Andrew McCarthy, THE CIA INTERROGATION TAPES, NRO (2007.12.21).

http://article.nationalreview.com/?q=NmQ5ZWVlNDUwMGU2NTNkYWVkNTk1MGUxNDIyYmQ5Yzg=&w=Mg==


Now I'd just like to point out to one and all, especially those of you who are journalists, that what Mr. McCarthy claims not only isn't true, it's obviously untrue to the degree of certainty. To wit...

By my tally, these interrogations and the subsequent destruction of the tapes involved possible violations of the following statues (note that this discussion excludes Title 10 USC Ch. 47, which is the Uniform Code of Military
Justice):

18 USC § 371 (Conspiracy to commit offense)

18 USC § 1201 (Kidnapping)

18 USC § 1505 (Obstruction of proceedings before departments, agencies, and
committees)

18 USC § 1509 (Obstruction of court orders)

18 USC § 1512 (Tampering with a witness, victim, or an informant)

18 USC § 1519 (Destruction, alteration, or falsification of records in Federal investigations and bankruptcy)

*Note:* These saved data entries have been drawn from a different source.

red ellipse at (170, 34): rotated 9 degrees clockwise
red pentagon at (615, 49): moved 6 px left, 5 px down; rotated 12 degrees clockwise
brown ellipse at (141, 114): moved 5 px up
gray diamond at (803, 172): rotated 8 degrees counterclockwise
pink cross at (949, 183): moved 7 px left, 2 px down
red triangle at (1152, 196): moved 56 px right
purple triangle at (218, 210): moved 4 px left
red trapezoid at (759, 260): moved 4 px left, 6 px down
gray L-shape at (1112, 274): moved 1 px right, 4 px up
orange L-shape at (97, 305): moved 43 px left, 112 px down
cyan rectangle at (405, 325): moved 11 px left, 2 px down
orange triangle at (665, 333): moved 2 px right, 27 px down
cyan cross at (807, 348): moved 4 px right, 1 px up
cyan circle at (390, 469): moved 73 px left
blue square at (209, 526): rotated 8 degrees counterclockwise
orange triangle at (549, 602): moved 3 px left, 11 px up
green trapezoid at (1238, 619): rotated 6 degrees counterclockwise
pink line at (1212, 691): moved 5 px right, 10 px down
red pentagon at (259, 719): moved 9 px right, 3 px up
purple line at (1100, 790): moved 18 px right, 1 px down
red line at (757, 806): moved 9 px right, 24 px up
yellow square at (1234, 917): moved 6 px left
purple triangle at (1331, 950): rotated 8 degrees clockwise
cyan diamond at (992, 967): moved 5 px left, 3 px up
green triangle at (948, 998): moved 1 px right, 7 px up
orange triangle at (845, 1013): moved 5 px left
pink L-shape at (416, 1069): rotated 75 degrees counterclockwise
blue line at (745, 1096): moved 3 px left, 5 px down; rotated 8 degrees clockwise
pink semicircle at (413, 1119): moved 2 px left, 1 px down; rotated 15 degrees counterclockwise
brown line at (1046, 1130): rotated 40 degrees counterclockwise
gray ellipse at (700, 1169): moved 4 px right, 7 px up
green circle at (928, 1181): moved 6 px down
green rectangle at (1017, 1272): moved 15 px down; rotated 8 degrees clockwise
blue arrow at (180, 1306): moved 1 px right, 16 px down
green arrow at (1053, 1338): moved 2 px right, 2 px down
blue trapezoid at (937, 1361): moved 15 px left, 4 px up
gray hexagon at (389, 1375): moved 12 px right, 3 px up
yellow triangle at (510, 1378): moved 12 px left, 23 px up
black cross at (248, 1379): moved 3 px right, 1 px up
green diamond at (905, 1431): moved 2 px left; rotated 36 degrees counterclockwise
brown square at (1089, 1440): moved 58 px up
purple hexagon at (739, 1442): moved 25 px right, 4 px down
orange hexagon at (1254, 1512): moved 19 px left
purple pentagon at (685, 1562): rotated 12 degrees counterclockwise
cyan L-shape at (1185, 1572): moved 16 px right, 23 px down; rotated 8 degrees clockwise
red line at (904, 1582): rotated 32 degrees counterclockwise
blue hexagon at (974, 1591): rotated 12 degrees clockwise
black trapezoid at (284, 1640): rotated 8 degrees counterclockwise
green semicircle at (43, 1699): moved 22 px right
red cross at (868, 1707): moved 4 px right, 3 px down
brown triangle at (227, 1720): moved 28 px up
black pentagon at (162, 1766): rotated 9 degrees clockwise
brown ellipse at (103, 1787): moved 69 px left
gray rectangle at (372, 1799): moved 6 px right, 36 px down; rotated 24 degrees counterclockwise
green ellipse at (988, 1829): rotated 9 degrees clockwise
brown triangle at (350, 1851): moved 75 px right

18 USC §§ 2340-2340B (Torture)

18 USC § 2441 (War crimes)

There really isn't much room for doubt about several of those, and I don't believe there's any serious question water-boarding is in fact torture either.
Anyone who thinks otherwise should read Evan Wallach's authoritative legal study of the subject:

Evan J. Wallach, DROP BY DROP: FORGETTING THE HISTORY OF WATER TORTURE IN U.S.
COURTS, 45 Colum. J. Transnat'l L. 468 (2007), draft version available at:

http://www.pegc.us/archive/Articles/wallach_drop_by_drop_draft_20061016.pdf

But the kicker here is that it doesn't really matter in regard to the destruction of the tapes, because even if it wasn't torture and didn't also violate one or more of the other statutes I've mentioned, the kicker is 18 USC § 113, which covers assaults within the special maritime and territorial jurisdiction as defined by 18 USC § 7. That statute includes a very bright line indeed, simple assault. Personally, I think the only way water-boarding wouldn't "shock the conscience" is if someone didn't have one, but set that
aside:

How could water-boarding not be at LEAST simple assault, if not one of the more aggravated forms?

There's no way that water-boarding, sleep deprivation, and forcibly induced stress don't rise to that level, hence the question of "is or isn't it torture?" is irrelevant to the question of "is or isn't it a crime?" It clearly WAS a crime, because it clearly WAS an assault even if it wasn't torture.

And I really wish someone would plaster that simple fact on the front pages of the NY Times, the Washington Post, and every other newspaper in the country RIGHT NOW. These folks aren't just criminals, they are sloppy, wanton criminals.